Back in Nashville, Rory continued to make a living overdubbing in his West Nashville home studio. “It can be anything from country to rock to Irish (‘I make Irish penny-whistle music’) to jazz to swing. It really runs the gamut.”

Plus, he plays guitar with local club heroes, The Gypsy Hombres, and has other commitments around town.

But there was something different and enticing about the project Eric was planning. “It struck me as being one of the most fun things I was going to get to do this year. I love that (French) music,” Rory adds.

“When Eric mentioned he wanted to make an album of it, I was all for it.”

Most of the musical layering by a jazz band of instruments is done by Rory.

With Rory on rhythm guitar, “we would work out the rhythm section first; work out the general skeleton and arrangement. Cut four or five songs in a day.”

“And I would come in the next day and start overlapping parts, Rory says. “I had my ideas about what instruments would fit in and where. Eric had ideas. Thomm had his ideas.”

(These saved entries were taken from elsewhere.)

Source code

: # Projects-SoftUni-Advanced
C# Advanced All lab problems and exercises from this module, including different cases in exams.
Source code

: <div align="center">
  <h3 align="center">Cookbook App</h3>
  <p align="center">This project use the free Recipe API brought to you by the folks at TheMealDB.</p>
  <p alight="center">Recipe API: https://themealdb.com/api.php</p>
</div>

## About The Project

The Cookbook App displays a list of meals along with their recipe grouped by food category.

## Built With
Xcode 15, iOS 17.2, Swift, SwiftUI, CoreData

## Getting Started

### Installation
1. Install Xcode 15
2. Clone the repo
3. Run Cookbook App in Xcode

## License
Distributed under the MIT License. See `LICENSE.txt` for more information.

“I’m always thinking ahead and not backward,” Rory acknowledges.

“I would be listening to what I already did and anticipating what I have yet to do. … If I did a real cool thing on accordion, I would say to Thomm to go back to that spot. ‘I want to harmonize that line with clarinet, piano… I was listening to what I’d done and anticipating what I’d do next.”

This album and its opportunities for him are exciting, he says.

“It was a chance for me to shine while remembering to always be true to the lyric, never forget that Eric’s got a neat lyric to sing.

“It’s essentially what improvisation is: Spontaneous composition. Reacting, learning the song, learning the melody, learning the phrasing, the chord progressions, generating ideas that are going to be cool.

“I’m really, really pleased with how it came out,” Rory says. “I’m very happy Eric let me be involved.”

Eric could not have been happier when he listened to Rory fabricate all the instrumentals: “He hears it all so clearly and he understands how frequencies work. His sonic sophistication is unparalleled.”

Enthusiasts so far include British BBC2 radio legend Whispering Bob Harris, who tweeted. “If you only buy one more album in your life, make it this one.”

“It is a ridiculous, spectacular, amazing thing,” Eric says of Harris’ endorsement. “I like it too. I’ve always had a hard time listening to my own records …. But I listen to this one. A Lot.”

This album, he admits, warms his heart.

“I think it’s a way to stay close to my father. Whenever I hear it I can hear him singing. I feel like I may be channeling him a little bit. In that sense it’s more personal than the other records.”

Besides that, he agrees with me. “Yes, it is charming.”